» Required work
Rewrite the lines below, replacing every "La ville" with "La commune" and leaving everything else unchanged.
===== Material for this task =====
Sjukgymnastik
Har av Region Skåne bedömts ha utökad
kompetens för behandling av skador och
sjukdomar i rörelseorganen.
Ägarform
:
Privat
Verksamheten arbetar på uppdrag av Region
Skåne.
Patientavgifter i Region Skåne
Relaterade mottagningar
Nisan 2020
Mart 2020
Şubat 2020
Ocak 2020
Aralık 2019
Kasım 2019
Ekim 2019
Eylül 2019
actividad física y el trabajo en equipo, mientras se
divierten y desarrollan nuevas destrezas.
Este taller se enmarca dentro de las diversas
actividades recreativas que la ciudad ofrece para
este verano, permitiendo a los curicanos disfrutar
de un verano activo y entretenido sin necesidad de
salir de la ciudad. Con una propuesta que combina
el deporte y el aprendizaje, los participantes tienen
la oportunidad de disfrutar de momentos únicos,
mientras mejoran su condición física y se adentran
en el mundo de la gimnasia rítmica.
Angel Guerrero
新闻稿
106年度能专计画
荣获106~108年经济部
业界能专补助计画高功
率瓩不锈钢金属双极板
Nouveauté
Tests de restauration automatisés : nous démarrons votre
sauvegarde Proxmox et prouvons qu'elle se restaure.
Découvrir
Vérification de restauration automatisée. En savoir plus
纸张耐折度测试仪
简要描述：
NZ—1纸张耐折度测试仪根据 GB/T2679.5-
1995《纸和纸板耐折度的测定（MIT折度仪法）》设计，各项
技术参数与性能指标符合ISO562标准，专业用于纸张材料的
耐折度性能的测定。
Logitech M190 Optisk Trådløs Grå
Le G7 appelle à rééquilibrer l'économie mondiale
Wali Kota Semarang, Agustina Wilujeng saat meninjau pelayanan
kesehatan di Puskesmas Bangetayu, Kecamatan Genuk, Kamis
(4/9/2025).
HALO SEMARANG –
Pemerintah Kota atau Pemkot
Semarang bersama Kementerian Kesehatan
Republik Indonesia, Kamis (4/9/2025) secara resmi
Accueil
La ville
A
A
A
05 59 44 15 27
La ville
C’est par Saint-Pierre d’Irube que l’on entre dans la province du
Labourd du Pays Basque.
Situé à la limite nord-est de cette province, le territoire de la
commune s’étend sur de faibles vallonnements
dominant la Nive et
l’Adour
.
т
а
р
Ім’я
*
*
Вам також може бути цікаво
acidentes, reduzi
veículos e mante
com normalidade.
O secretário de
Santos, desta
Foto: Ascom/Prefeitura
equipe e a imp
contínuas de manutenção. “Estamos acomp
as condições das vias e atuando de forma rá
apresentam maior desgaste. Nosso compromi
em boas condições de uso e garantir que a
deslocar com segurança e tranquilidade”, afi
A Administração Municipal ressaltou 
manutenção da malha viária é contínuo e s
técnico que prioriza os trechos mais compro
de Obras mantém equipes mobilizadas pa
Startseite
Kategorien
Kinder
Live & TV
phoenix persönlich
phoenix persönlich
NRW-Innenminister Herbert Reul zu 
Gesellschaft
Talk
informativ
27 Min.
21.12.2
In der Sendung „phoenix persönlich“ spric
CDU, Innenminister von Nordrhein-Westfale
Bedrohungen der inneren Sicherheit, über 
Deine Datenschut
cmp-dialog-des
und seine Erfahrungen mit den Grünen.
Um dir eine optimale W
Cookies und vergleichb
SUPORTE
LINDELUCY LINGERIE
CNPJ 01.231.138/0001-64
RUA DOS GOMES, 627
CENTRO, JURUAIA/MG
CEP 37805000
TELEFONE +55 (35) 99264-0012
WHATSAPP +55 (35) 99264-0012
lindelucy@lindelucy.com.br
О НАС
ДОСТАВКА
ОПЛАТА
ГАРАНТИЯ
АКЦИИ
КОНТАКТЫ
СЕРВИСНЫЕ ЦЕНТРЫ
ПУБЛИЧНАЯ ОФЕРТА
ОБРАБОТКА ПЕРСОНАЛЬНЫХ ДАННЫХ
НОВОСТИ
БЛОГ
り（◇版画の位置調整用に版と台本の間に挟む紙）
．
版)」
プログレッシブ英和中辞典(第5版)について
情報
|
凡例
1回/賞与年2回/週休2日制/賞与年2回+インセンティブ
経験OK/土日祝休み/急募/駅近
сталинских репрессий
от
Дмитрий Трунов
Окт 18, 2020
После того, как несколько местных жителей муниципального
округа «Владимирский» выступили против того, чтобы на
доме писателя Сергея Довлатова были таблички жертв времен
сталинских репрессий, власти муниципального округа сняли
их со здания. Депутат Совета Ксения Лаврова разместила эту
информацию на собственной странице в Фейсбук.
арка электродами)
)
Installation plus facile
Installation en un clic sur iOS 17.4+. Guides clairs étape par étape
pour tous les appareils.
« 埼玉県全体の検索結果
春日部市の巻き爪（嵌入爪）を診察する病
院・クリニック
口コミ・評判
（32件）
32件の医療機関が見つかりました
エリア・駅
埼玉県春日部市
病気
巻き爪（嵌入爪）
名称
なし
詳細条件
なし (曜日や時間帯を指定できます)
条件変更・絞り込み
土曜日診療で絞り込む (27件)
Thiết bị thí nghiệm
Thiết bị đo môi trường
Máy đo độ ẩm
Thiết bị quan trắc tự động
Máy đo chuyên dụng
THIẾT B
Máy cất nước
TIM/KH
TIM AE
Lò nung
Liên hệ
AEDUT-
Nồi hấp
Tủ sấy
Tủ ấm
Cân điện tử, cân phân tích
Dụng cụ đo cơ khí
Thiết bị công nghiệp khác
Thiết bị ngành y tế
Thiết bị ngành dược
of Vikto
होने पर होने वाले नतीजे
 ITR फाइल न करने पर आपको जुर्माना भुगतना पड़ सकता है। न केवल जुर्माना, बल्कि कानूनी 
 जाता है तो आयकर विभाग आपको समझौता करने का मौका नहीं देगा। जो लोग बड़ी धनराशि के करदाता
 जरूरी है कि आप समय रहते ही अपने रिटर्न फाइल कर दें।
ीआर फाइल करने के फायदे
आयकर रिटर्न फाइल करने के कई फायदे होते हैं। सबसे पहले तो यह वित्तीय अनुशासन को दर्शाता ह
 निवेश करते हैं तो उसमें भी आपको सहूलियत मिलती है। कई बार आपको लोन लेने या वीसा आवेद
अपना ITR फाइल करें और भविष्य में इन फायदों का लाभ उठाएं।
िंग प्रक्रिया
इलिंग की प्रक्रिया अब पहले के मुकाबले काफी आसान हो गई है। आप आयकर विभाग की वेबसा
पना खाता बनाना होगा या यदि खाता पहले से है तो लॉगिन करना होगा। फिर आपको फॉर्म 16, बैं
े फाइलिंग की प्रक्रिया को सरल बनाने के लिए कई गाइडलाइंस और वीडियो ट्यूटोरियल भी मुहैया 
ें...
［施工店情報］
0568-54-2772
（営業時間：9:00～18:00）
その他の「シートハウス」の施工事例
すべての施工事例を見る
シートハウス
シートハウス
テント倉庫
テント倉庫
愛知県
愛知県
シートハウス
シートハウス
=====
» Result of the task
Sjukgymnastik
Har av Region Skåne bedömts ha utökad
kompetens för behandling av skador och
sjukdomar i rörelseorganen.
Ägarform
:
Privat
Verksamheten arbetar på uppdrag av Region
Skåne.
Patientavgifter i Region Skåne
Relaterade mottagningar
Nisan 2020
Mart 2020
Şubat 2020
Ocak 2020
Aralık 2019
Kasım 2019
Ekim 2019
Eylül 2019
actividad física y el trabajo en equipo, mientras se
divierten y desarrollan nuevas destrezas.
Este taller se enmarca dentro de las diversas
actividades recreativas que la ciudad ofrece para
este verano, permitiendo a los curicanos disfrutar
de un verano activo y entretenido sin necesidad de
salir de la ciudad. Con una propuesta que combina
el deporte y el aprendizaje, los participantes tienen
la oportunidad de disfrutar de momentos únicos,
mientras mejoran su condición física y se adentran
en el mundo de la gimnasia rítmica.
Angel Guerrero
新闻稿
106年度能专计画
荣获106~108年经济部
业界能专补助计画高功
率瓩不锈钢金属双极板
Nouveauté
Tests de restauration automatisés : nous démarrons votre
sauvegarde Proxmox et prouvons qu'elle se restaure.
Découvrir
Vérification de restauration automatisée. En savoir plus
纸张耐折度测试仪
简要描述：
NZ—1纸张耐折度测试仪根据 GB/T2679.5-
1995《纸和纸板耐折度的测定（MIT折度仪法）》设计，各项
技术参数与性能指标符合ISO562标准，专业用于纸张材料的
耐折度性能的测定。
Logitech M190 Optisk Trådløs Grå
Le G7 appelle à rééquilibrer l'économie mondiale
Wali Kota Semarang, Agustina Wilujeng saat meninjau pelayanan
kesehatan di Puskesmas Bangetayu, Kecamatan Genuk, Kamis
(4/9/2025).
HALO SEMARANG –
Pemerintah Kota atau Pemkot
Semarang bersama Kementerian Kesehatan
Republik Indonesia, Kamis (4/9/2025) secara resmi
Accueil
La commune
A
A
A
05 59 44 15 27
La commune
C’est par Saint-Pierre d’Irube que l’on entre dans la province du
Labourd du Pays Basque.
Situé à la limite nord-est de cette province, le territoire de la
commune s’étend sur de faibles vallonnements
dominant la Nive et
l’Adour
.
т
а
р
Ім’я
*
*
Вам також може бути цікаво
acidentes, reduzi
veículos e mante
com normalidade.
O secretário de
Santos, desta
Foto: Ascom/Prefeitura
equipe e a imp
contínuas de manutenção. “Estamos acomp
as condições das vias e atuando de forma rá
apresentam maior desgaste. Nosso compromi
em boas condições de uso e garantir que a
deslocar com segurança e tranquilidade”, afi
A Administração Municipal ressaltou 
manutenção da malha viária é contínuo e s
técnico que prioriza os trechos mais compro
de Obras mantém equipes mobilizadas pa
Startseite
Kategorien
Kinder
Live & TV
phoenix persönlich
phoenix persönlich
NRW-Innenminister Herbert Reul zu 
Gesellschaft
Talk
informativ
27 Min.
21.12.2
In der Sendung „phoenix persönlich“ spric
CDU, Innenminister von Nordrhein-Westfale
Bedrohungen der inneren Sicherheit, über 
Deine Datenschut
cmp-dialog-des
und seine Erfahrungen mit den Grünen.
Um dir eine optimale W
Cookies und vergleichb
SUPORTE
LINDELUCY LINGERIE
CNPJ 01.231.138/0001-64
RUA DOS GOMES, 627
CENTRO, JURUAIA/MG
CEP 37805000
TELEFONE +55 (35) 99264-0012
WHATSAPP +55 (35) 99264-0012
lindelucy@lindelucy.com.br
О НАС
ДОСТАВКА
ОПЛАТА
ГАРАНТИЯ
АКЦИИ
КОНТАКТЫ
СЕРВИСНЫЕ ЦЕНТРЫ
ПУБЛИЧНАЯ ОФЕРТА
ОБРАБОТКА ПЕРСОНАЛЬНЫХ ДАННЫХ
НОВОСТИ
БЛОГ
り（◇版画の位置調整用に版と台本の間に挟む紙）
．
版)」
プログレッシブ英和中辞典(第5版)について
情報
|
凡例
1回/賞与年2回/週休2日制/賞与年2回+インセンティブ
経験OK/土日祝休み/急募/駅近
сталинских репрессий
от
Дмитрий Трунов
Окт 18, 2020
После того, как несколько местных жителей муниципального
округа «Владимирский» выступили против того, чтобы на
доме писателя Сергея Довлатова были таблички жертв времен
сталинских репрессий, власти муниципального округа сняли
их со здания. Депутат Совета Ксения Лаврова разместила эту
информацию на собственной странице в Фейсбук.
арка электродами)
)
Installation plus facile
Installation en un clic sur iOS 17.4+. Guides clairs étape par étape
pour tous les appareils.
« 埼玉県全体の検索結果
春日部市の巻き爪（嵌入爪）を診察する病
院・クリニック
口コミ・評判
（32件）
32件の医療機関が見つかりました
エリア・駅
埼玉県春日部市
病気
巻き爪（嵌入爪）
名称
なし
詳細条件
なし (曜日や時間帯を指定できます)
条件変更・絞り込み
土曜日診療で絞り込む (27件)
Thiết bị thí nghiệm
Thiết bị đo môi trường
Máy đo độ ẩm
Thiết bị quan trắc tự động
Máy đo chuyên dụng
THIẾT B
Máy cất nước
TIM/KH
TIM AE
Lò nung
Liên hệ
AEDUT-
Nồi hấp
Tủ sấy
Tủ ấm
Cân điện tử, cân phân tích
Dụng cụ đo cơ khí
Thiết bị công nghiệp khác
Thiết bị ngành y tế
Thiết bị ngành dược
of Vikto
होने पर होने वाले नतीजे
 ITR फाइल न करने पर आपको जुर्माना भुगतना पड़ सकता है। न केवल जुर्माना, बल्कि कानूनी 
 जाता है तो आयकर विभाग आपको समझौता करने का मौका नहीं देगा। जो लोग बड़ी धनराशि के करदाता
 जरूरी है कि आप समय रहते ही अपने रिटर्न फाइल कर दें।
ीआर फाइल करने के फायदे
आयकर रिटर्न फाइल करने के कई फायदे होते हैं। सबसे पहले तो यह वित्तीय अनुशासन को दर्शाता ह
 निवेश करते हैं तो उसमें भी आपको सहूलियत मिलती है। कई बार आपको लोन लेने या वीसा आवेद
अपना ITR फाइल करें और भविष्य में इन फायदों का लाभ उठाएं।
िंग प्रक्रिया
इलिंग की प्रक्रिया अब पहले के मुकाबले काफी आसान हो गई है। आप आयकर विभाग की वेबसा
पना खाता बनाना होगा या यदि खाता पहले से है तो लॉगिन करना होगा। फिर आपको फॉर्म 16, बैं
े फाइलिंग की प्रक्रिया को सरल बनाने के लिए कई गाइडलाइंस और वीडियो ट्यूटोरियल भी मुहैया 
ें...
［施工店情報］
0568-54-2772
（営業時間：9:00～18:00）
その他の「シートハウス」の施工事例
すべての施工事例を見る
シートハウス
シートハウス
テント倉庫
テント倉庫
愛知県
愛知県
シートハウス
シートハウス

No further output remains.